**Assignment:** Continue the passage below on science curricula for young learners, picking up after its final sentence.
Text below:
Research shows that to help students build enduring science knowledge, science curricula for all students, including young learners, must offer rich content and coherently build knowledge. However, research also reveals that curriculum materials often not only fail to provide students with these content-rich experiences—they also frequently underestimate what students are capable of in the early grades. Many programs lack rigor and engaging content for students, and they often reduce science instruction to a set of disconnected facts and processes.
Therefore, there is a clear call to action from the science education community: To meet the demands of the jobs of the future and to provide students with the knowledge and skills they need to be citizens of the world, science education in the US must combine scientific ideas, practices, and concepts through a three-dimensional approach starting in the earliest grades. By grappling with science through multiple dimensions, students can build knowledge by doing the work of scientists.
What Research Tells Us Students Can Do, and How Current Expectations for Students Fall Short of Their Potential
In Taking Science to School, the National Research Council (2007) argues that all young children are able to learn science but curricula too often underestimate what young children are capable of understanding in science. In chapter 3, the council evaluates a body of research to conclude the following: “Even when they enter school, young children have rich knowledge of the natural world, demonstrate causal reasoning, and are able to discriminate between reliable and unreliable sources of knowledge. In other words, children come to school with the cognitive capacity to engage in serious ways with the enterprise of science” (vii).
End of Text.
Exercise data below:
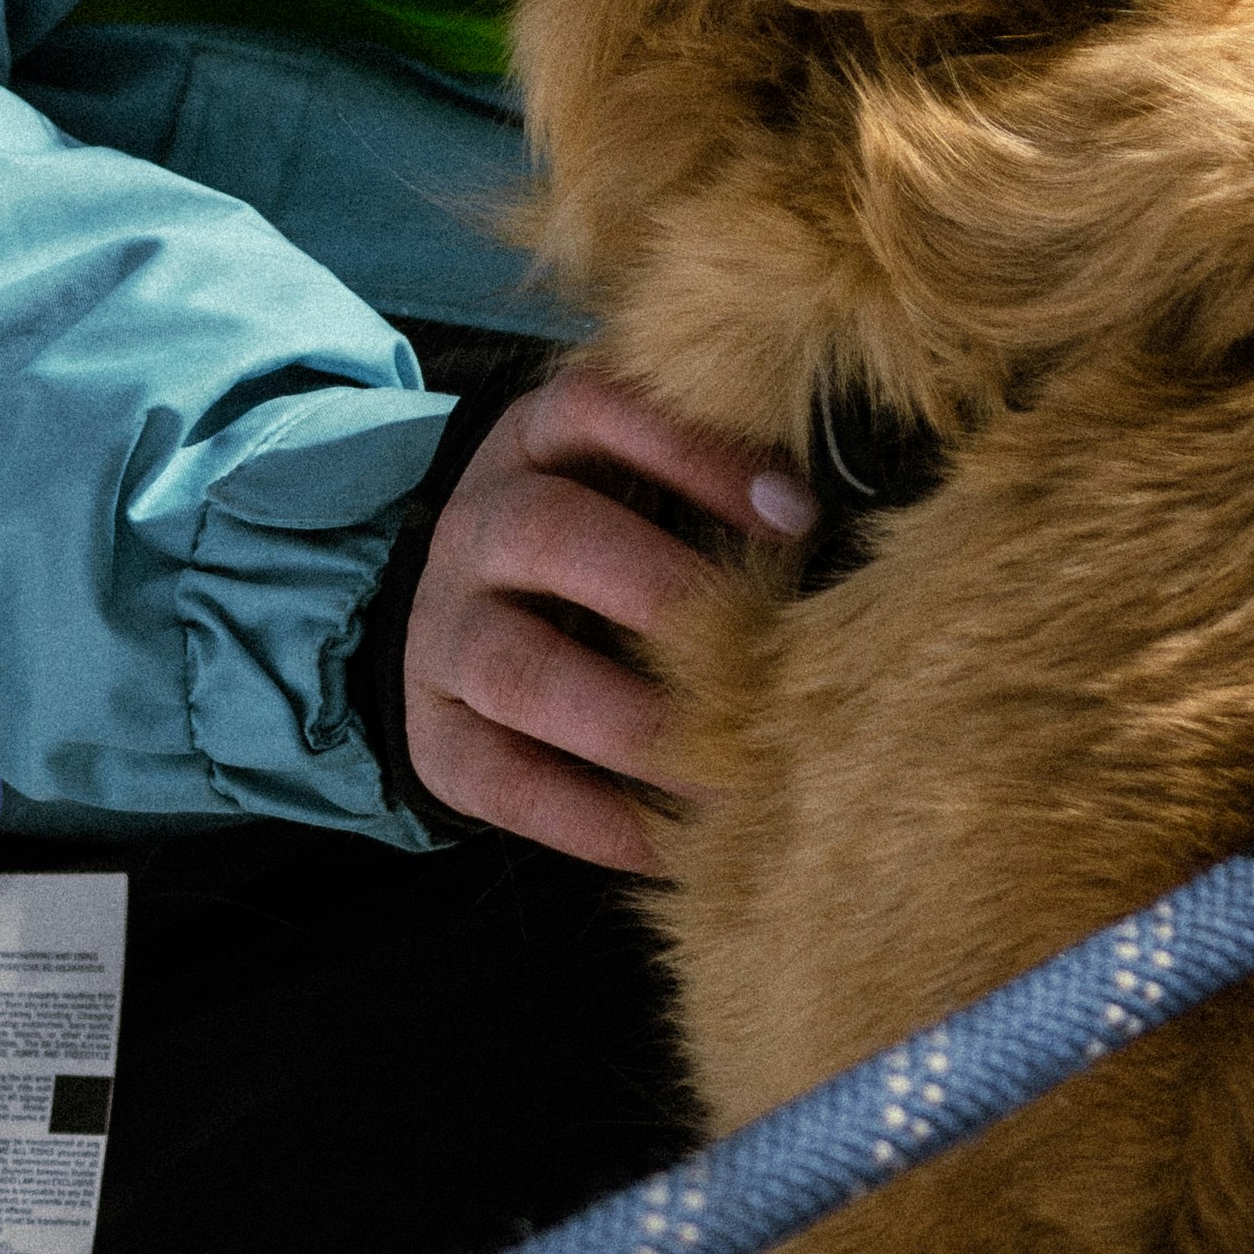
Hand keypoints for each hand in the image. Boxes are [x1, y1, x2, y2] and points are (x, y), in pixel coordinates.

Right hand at [403, 360, 812, 875]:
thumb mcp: (626, 481)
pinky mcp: (434, 732)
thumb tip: (819, 522)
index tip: (796, 514)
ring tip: (723, 769)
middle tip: (756, 652)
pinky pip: (500, 779)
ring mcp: (443, 632)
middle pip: (547, 533)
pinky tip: (668, 846)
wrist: (460, 626)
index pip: (592, 408)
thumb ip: (705, 482)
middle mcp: (475, 524)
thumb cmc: (593, 547)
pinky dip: (587, 819)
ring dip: (629, 723)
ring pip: (517, 669)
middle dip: (659, 590)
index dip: (691, 452)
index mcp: (531, 442)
End of Exercise data.
**Reply to the exercise:**
Not only are young students ready to engage deeply in science learning, but they arrive to the classroom having already started to engage informally in science. In an article that evaluates how to effectively implement the Next Generation Science Standards (NGSS), Carlson, Davis, and Buxton (2014) note that from an early age, students “[build] on prior knowledge, through experience with natural phenomena and engagement with others. Each person’s understandings are shaped by his or her cultural, linguistic, and economic backgrounds and contexts among other factors” (1). Students begin to make sense of the world by constructing their own understanding of how the world works even before they enter school.
When students do begin school, educators have an opportunity to leverage this prior science knowledge to build a science learning community in the classroom. However, when students bring inaccurate or incomplete knowledge to the science classroom, a common instructional approach is to immediately try to correct their misunderstanding. This approach may prevent students from reconciling their existing knowledge with what they learn in school (Campbell, Schwarz, and Windschitl 2017). To leverage students’ existing knowledge effectively, instructional materials should encourage students to engage in scientific sense-making, to ask questions, and to build from their existing knowledge authentically.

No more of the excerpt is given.